▶

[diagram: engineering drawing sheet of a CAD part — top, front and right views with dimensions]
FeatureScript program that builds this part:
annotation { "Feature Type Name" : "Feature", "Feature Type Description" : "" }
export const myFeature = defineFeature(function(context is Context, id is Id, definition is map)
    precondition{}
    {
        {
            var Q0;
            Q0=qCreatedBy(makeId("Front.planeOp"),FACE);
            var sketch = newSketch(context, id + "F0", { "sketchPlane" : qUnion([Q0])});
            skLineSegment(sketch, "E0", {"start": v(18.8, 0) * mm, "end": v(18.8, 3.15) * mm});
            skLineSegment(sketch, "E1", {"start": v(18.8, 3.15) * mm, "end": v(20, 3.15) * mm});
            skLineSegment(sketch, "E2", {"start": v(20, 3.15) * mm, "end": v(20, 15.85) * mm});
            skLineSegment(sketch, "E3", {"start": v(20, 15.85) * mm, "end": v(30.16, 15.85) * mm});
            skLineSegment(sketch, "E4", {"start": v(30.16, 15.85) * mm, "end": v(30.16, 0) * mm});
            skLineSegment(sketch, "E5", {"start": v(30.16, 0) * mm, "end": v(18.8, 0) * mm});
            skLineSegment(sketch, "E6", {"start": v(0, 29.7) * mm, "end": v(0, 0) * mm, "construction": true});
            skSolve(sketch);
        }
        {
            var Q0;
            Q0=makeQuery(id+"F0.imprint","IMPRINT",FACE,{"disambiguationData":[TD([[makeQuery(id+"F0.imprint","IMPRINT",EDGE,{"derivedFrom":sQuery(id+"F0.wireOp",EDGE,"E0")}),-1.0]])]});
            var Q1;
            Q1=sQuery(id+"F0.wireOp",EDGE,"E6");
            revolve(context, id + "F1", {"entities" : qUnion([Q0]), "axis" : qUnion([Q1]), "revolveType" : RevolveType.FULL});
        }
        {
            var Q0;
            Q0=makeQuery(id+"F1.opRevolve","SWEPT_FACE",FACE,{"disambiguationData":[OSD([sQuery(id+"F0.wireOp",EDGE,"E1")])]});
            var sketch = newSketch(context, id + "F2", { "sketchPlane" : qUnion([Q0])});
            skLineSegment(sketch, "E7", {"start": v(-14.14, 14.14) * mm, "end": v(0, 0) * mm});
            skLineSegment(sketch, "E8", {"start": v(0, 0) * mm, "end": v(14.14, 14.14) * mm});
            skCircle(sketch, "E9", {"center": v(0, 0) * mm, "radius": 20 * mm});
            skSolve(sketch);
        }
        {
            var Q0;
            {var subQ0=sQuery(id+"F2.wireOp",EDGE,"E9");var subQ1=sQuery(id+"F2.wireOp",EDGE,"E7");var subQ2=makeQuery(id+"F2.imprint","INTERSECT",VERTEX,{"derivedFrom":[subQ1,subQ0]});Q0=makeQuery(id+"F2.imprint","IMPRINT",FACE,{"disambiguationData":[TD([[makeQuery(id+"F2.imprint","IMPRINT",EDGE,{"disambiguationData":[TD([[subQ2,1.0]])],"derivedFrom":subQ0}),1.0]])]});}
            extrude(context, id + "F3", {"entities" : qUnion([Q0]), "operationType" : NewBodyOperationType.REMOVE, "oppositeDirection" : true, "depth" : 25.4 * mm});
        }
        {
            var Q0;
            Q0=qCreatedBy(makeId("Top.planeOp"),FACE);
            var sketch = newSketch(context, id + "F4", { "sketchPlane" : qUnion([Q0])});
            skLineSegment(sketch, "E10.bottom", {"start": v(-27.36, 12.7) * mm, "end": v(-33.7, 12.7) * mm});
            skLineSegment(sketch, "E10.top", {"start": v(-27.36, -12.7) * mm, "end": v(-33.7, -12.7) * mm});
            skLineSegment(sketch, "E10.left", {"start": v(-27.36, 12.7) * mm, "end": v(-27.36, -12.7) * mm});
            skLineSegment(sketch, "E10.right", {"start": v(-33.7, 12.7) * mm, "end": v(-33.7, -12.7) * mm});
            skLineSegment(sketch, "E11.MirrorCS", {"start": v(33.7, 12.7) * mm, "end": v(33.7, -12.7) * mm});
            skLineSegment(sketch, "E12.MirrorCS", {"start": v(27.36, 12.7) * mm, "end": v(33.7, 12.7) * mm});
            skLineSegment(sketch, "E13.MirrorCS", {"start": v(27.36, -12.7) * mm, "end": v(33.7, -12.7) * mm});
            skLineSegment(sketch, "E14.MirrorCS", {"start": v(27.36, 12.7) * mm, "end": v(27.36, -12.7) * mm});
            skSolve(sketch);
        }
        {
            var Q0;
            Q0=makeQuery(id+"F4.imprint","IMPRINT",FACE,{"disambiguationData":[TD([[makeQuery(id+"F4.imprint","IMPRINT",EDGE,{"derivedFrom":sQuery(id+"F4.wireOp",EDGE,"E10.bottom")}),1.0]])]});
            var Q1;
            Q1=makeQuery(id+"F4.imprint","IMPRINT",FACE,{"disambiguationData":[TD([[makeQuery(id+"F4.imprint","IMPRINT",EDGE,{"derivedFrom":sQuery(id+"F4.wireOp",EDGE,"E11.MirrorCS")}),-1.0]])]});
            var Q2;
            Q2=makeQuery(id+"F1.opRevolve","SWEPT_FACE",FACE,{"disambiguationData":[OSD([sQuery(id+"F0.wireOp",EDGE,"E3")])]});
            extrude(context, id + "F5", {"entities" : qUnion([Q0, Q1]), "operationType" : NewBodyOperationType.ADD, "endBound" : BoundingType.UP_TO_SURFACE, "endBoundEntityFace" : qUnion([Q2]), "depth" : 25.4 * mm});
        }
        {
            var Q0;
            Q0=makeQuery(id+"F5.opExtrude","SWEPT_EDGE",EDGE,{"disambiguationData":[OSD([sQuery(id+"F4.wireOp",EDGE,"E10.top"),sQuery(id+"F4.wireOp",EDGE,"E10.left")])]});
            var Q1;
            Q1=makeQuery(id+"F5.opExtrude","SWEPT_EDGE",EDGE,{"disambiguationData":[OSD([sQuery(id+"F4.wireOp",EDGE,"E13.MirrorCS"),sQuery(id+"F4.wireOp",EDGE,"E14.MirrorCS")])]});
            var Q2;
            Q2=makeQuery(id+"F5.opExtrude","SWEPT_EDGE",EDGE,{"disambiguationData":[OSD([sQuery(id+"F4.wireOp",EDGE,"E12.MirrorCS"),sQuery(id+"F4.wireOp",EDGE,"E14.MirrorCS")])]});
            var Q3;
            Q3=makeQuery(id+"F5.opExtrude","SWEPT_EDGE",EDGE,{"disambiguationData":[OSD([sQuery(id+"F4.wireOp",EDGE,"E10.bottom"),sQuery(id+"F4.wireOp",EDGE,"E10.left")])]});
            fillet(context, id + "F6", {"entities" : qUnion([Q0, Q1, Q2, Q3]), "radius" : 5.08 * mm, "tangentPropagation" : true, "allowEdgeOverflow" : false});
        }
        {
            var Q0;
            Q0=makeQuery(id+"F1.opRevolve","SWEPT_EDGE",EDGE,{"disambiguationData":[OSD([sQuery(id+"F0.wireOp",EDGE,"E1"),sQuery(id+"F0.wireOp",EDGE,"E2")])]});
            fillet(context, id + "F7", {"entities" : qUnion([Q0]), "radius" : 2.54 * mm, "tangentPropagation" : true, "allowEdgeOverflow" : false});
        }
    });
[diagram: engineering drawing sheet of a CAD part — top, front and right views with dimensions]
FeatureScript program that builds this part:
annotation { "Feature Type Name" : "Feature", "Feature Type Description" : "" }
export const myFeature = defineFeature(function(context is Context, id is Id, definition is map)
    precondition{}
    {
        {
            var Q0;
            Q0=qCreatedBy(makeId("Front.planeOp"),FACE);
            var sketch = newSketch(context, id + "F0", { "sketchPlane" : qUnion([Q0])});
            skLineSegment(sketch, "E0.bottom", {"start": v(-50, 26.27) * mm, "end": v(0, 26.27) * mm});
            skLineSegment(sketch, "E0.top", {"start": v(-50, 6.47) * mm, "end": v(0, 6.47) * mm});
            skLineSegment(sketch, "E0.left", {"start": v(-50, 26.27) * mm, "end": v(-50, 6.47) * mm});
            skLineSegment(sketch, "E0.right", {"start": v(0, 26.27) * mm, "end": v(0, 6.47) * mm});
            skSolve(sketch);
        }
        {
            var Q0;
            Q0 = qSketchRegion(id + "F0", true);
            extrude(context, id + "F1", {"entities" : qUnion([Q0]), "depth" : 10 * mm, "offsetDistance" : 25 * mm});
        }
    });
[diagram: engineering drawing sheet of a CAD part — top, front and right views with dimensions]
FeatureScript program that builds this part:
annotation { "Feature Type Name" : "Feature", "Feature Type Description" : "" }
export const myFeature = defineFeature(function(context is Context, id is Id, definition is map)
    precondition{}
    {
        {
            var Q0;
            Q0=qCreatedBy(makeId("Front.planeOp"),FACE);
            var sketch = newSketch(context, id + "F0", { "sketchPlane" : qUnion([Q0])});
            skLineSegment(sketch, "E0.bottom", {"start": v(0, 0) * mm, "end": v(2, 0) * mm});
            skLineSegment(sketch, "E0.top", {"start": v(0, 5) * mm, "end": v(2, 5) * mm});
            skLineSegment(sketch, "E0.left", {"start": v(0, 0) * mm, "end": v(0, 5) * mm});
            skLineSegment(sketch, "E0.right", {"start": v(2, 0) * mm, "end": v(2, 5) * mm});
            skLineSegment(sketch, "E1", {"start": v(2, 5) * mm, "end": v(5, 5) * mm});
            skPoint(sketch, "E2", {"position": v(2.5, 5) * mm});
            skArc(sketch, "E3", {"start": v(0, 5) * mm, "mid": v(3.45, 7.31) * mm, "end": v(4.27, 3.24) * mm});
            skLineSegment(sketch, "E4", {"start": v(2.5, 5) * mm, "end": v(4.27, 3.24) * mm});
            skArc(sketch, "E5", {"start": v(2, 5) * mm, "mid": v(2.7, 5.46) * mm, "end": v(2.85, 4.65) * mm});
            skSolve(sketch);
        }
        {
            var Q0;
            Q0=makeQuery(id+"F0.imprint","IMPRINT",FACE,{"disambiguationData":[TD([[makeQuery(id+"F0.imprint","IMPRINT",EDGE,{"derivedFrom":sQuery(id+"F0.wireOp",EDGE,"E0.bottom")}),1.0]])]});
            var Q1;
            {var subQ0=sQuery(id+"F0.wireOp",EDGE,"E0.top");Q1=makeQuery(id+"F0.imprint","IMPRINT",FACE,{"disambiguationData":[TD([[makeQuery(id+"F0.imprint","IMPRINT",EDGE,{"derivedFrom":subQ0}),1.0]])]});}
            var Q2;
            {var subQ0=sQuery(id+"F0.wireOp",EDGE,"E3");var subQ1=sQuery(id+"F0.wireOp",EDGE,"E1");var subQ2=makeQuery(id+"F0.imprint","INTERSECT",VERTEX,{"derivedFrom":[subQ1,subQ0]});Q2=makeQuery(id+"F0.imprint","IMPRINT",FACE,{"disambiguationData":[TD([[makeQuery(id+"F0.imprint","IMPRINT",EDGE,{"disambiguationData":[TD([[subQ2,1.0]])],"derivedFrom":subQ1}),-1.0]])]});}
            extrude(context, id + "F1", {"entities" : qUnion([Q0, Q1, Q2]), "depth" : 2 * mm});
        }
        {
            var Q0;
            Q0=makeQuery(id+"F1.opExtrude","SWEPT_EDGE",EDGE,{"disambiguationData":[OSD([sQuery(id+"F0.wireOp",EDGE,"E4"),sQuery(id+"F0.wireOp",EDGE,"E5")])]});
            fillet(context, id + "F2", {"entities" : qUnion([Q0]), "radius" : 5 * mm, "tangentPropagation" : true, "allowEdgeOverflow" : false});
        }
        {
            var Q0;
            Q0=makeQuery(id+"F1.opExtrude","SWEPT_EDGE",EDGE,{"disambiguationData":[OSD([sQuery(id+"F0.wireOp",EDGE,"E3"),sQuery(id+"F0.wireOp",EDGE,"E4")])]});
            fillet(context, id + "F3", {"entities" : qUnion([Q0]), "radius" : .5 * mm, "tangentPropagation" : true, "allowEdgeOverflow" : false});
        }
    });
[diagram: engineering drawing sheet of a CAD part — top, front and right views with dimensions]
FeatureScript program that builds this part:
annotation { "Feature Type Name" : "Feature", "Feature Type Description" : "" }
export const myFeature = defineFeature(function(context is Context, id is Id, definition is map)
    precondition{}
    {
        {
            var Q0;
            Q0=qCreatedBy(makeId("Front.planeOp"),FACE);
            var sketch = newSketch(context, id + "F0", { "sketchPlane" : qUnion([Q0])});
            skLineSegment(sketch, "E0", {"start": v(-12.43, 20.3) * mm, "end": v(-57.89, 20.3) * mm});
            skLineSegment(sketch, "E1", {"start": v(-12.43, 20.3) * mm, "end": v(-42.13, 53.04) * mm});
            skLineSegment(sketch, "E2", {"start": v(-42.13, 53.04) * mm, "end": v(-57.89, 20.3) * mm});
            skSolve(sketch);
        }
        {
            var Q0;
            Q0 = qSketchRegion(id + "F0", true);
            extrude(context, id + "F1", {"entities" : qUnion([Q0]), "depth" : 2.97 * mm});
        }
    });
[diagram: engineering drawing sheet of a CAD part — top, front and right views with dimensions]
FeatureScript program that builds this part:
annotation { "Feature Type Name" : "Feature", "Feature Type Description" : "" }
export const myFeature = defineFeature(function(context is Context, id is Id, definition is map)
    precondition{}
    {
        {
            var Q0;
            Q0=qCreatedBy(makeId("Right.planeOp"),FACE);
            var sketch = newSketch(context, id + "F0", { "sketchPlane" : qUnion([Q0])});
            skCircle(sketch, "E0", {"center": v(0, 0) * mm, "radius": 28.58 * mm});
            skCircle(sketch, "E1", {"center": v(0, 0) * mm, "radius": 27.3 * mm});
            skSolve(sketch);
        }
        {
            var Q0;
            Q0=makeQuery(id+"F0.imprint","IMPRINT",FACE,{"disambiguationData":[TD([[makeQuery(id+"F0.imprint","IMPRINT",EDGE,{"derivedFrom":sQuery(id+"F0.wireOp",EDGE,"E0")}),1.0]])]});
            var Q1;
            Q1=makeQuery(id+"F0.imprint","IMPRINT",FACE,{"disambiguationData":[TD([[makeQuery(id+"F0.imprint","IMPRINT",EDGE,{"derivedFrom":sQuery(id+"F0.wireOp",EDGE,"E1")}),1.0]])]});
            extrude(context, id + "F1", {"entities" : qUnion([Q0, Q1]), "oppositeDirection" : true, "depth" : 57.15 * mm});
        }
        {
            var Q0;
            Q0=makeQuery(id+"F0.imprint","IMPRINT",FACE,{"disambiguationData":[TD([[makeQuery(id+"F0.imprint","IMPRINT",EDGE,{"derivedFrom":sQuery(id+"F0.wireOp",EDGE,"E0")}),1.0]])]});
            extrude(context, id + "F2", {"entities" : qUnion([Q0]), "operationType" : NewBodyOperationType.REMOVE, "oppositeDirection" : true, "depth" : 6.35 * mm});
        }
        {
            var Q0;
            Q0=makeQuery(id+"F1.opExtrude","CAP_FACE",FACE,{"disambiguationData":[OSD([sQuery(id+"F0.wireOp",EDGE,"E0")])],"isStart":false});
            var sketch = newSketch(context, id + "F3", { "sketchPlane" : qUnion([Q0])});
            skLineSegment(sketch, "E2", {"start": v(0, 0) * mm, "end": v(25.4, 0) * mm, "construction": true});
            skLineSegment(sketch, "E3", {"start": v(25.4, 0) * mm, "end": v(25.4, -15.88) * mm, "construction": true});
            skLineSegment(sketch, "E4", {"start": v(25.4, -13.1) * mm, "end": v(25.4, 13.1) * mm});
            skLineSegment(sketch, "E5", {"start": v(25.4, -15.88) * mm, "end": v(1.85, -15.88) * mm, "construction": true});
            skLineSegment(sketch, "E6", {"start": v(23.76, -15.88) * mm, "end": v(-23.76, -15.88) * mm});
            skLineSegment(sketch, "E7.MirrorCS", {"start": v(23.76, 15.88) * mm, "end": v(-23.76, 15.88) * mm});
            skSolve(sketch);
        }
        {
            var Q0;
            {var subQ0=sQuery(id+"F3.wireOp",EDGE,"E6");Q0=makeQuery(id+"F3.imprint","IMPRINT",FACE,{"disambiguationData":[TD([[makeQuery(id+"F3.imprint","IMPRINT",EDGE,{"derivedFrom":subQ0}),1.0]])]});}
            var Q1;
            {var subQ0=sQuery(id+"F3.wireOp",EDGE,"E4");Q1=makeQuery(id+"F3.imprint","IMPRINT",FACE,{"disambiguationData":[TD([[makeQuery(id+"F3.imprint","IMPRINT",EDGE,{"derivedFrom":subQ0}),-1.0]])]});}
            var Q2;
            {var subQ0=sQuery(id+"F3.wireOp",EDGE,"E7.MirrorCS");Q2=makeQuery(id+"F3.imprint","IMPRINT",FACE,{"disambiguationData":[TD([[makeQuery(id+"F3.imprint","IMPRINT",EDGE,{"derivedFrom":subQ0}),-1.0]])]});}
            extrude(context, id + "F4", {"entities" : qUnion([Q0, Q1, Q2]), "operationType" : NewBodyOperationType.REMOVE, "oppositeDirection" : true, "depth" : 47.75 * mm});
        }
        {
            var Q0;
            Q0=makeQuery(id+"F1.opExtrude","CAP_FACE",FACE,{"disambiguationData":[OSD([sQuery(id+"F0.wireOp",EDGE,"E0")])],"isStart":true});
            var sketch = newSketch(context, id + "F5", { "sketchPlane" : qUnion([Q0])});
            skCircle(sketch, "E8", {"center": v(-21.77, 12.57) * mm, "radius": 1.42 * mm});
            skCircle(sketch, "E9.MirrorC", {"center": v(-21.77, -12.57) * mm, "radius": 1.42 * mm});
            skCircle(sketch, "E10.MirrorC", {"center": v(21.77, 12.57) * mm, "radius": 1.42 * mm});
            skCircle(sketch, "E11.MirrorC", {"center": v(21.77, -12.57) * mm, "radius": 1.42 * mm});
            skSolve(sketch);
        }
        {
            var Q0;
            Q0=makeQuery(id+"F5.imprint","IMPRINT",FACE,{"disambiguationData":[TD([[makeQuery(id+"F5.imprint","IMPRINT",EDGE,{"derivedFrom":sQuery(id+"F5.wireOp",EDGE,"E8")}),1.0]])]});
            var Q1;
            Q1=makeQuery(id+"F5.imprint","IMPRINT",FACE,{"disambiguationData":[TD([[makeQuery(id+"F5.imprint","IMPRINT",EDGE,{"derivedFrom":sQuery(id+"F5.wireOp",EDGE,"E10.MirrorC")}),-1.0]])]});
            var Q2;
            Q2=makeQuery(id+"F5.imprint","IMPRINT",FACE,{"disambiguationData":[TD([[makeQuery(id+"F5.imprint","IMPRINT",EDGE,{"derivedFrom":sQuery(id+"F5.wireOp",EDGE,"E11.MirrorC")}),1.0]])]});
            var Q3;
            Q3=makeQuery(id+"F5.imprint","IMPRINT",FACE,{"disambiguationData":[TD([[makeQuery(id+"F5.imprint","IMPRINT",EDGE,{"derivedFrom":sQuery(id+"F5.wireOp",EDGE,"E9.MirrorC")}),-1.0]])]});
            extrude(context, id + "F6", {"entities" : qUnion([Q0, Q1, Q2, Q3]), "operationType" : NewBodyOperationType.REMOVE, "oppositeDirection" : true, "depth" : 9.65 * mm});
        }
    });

◀

**Aim of the exercise**
Copy the material verbatim, starting at its first line and ending at the line that contains "v(0, 29.7) *".

**Final answer**
[diagram: engineering drawing sheet of a CAD part — top, front and right views with dimensions]
FeatureScript program that builds this part:
annotation { "Feature Type Name" : "Feature", "Feature Type Description" : "" }
export const myFeature = defineFeature(function(context is Context, id is Id, definition is map)
    precondition{}
    {
        {
            var Q0;
            Q0=qCreatedBy(makeId("Front.planeOp"),FACE);
            var sketch = newSketch(context, id + "F0", { "sketchPlane" : qUnion([Q0])});
            skLineSegment(sketch, "E0", {"start": v(18.8, 0) * mm, "end": v(18.8, 3.15) * mm});
            skLineSegment(sketch, "E1", {"start": v(18.8, 3.15) * mm, "end": v(20, 3.15) * mm});
            skLineSegment(sketch, "E2", {"start": v(20, 3.15) * mm, "end": v(20, 15.85) * mm});
            skLineSegment(sketch, "E3", {"start": v(20, 15.85) * mm, "end": v(30.16, 15.85) * mm});
            skLineSegment(sketch, "E4", {"start": v(30.16, 15.85) * mm, "end": v(30.16, 0) * mm});
            skLineSegment(sketch, "E5", {"start": v(30.16, 0) * mm, "end": v(18.8, 0) * mm});
            skLineSegment(sketch, "E6", {"start": v(0, 29.7) * mm, "end": v(0, 0) * mm, "construction": true});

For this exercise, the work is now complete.